## DESCRIPTION OF THE TASK:
Find each line in the listing below that contains the string "Beni", and copy those lines.

◆ ◆ ◆ ◆ ◆

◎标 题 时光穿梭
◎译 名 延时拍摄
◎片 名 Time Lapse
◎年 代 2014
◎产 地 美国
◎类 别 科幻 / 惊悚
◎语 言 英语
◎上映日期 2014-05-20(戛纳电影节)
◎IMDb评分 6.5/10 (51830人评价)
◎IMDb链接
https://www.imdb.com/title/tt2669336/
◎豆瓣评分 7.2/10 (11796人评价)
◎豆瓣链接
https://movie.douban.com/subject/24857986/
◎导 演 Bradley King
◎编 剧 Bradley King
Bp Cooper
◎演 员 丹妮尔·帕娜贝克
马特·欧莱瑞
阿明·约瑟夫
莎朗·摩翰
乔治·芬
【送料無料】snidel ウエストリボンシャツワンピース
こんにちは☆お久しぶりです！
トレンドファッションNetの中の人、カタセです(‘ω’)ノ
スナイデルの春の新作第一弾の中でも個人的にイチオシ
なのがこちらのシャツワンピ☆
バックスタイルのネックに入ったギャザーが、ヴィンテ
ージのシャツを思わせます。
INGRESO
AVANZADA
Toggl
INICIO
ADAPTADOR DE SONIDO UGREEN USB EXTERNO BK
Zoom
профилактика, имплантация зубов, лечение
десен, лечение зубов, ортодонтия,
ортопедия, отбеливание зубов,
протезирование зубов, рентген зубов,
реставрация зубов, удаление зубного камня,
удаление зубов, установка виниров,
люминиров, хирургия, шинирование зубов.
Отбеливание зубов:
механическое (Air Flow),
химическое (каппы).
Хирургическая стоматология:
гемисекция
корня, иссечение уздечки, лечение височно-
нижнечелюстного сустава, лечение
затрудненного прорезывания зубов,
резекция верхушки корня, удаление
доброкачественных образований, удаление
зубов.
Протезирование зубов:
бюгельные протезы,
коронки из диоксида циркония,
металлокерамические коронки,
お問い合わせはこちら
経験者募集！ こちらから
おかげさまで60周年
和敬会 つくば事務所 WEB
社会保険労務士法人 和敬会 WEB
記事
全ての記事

◆ ◆ ◆ ◆ ◆

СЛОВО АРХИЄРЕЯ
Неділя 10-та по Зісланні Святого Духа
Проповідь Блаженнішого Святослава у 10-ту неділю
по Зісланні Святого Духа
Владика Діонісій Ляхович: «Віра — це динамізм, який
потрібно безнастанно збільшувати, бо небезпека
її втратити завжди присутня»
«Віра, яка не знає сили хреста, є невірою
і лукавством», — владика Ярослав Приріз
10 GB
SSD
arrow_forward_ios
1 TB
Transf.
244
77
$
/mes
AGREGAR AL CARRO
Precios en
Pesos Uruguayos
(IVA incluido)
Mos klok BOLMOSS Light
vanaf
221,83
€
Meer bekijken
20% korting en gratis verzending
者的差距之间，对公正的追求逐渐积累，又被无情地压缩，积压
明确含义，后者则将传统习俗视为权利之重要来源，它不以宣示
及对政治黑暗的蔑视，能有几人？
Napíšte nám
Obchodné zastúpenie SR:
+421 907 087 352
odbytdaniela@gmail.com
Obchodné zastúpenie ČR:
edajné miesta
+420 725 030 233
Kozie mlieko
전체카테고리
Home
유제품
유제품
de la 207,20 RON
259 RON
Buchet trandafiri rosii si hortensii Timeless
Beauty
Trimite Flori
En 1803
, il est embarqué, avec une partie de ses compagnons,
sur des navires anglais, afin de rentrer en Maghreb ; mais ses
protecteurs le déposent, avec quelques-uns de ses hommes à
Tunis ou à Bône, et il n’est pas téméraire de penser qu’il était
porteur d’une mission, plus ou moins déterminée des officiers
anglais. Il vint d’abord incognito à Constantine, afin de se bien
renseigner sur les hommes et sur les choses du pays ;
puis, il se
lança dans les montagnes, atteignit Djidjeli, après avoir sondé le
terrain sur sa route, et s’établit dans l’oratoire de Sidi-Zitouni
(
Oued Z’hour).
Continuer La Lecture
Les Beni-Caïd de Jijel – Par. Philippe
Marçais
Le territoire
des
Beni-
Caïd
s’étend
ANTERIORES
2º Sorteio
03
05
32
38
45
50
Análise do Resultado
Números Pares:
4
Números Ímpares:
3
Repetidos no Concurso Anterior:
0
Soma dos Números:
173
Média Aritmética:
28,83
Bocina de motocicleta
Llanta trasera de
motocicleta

◆ ◆ ◆ ◆ ◆

## OUTPUT:
Les Beni-Caïd de Jijel – Par. Philippe
Beni-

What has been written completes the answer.